Antipasto pasta salad has been a summer staple at many cookouts and potluck gatherings, but it's time to cross the Mediterranean and try a new pasta combination. Tapas pasta, inspired by the bold flavors of appetizers found at Spanish bars and cafes, is a pull-together meal that works both as a hot entrée or cold pasta salad. With chunks of smoky chorizo sausage, garlicky shrimp, sweet roasted peppers, and briny olives, it's a tapas buffet in every bite.

Dried chorizo sausage is typically found with other hard salamis near the deli or meat counter at the market, but if you can't find any at your local store, substitute spicy Italian soppressata.



  • 16 large shrimp (about 1/2 pound of 31/35 count shrimp), peeled and deveined
  • 1 large garlic clove, very thinly sliced
  • 2 tablespoons extra virgin olive oil
  • 1 tablespoon kosher salt
  • 1/2 pound (8 ounces) rigatoni or other chunky pasta
  • 1 cup (about 3 ounces) diced dried chorizo
  • 1 cup sliced roasted red peppers (about 2 whole roasted peppers)
  • 1/3 cup sliced pitted large green olives like Castelvetrano (about 8-10 olives)
  • 1/2 teaspoon black pepper
  • Minced parsley for garnish (optional)


Eat pasta, tapas-style
Casey Barber

Preheat the oven to 375 degrees F.

Toss the shrimp with the garlic and olive oil in an 8- or 9-inch square casserole dish. Bake for 12-15 minutes, stirring once, just until the shrimp is cooked through.

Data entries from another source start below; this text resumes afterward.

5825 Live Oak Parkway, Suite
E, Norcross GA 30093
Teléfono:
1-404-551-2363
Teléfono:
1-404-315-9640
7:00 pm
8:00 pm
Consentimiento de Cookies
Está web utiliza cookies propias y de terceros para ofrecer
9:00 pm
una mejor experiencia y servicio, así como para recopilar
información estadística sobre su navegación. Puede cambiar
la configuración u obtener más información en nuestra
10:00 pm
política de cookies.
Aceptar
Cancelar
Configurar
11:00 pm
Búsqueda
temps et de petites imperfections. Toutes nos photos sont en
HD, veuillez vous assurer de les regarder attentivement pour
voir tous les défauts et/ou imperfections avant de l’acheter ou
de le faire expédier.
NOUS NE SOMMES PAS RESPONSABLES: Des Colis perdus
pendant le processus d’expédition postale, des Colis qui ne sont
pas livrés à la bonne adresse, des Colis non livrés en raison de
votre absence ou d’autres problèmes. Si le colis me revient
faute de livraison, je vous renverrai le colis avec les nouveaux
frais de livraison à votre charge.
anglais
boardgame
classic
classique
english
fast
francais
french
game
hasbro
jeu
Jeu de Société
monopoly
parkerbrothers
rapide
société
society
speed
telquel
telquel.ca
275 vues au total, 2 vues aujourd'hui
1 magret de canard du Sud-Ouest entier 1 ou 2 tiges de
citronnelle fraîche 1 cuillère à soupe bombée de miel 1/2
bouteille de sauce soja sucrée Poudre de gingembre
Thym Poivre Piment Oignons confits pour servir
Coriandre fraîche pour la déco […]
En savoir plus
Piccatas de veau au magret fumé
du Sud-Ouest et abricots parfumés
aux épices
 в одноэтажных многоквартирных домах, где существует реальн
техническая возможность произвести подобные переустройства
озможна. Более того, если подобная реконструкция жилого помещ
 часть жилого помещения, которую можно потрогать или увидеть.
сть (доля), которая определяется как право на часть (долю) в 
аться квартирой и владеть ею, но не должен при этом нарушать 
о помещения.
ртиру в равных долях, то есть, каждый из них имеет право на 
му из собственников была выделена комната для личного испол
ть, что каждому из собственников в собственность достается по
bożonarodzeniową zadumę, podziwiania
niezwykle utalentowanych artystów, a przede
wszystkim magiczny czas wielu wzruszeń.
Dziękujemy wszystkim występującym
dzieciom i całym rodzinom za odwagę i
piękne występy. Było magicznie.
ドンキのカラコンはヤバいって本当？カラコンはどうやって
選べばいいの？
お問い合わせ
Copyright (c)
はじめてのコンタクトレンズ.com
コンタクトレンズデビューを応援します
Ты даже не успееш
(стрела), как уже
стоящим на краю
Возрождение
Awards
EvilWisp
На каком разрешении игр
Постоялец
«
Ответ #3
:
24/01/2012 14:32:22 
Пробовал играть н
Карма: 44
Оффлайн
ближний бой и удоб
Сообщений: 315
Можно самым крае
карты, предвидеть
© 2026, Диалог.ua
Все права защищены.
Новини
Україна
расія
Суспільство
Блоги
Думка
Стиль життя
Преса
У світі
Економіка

While the shrimp cook, bring a large (4-6 quart) pot of water to a boil. Add the salt to dissolve, then add the pasta. Cook according to package directions until al dente.

Reserve 1/4 cup of the pasta cooking water, then drain the pasta.

Toss the pasta with the shrimp, garlic, and olive oil in a large bowl, making sure to scrape all the garlic-infused oil into the bowl with a spatula. Stir in 2 tablespoons of the reserved cooking water to loosen the sauce, adding the remaining 2 tablespoons if the pasta is still dry.

Stir in the chorizo, red peppers, olives, and black pepper.

Serve warm, or cover and refrigerate until chilled for a cold pasta salad. Garnish with parsley if desired before serving.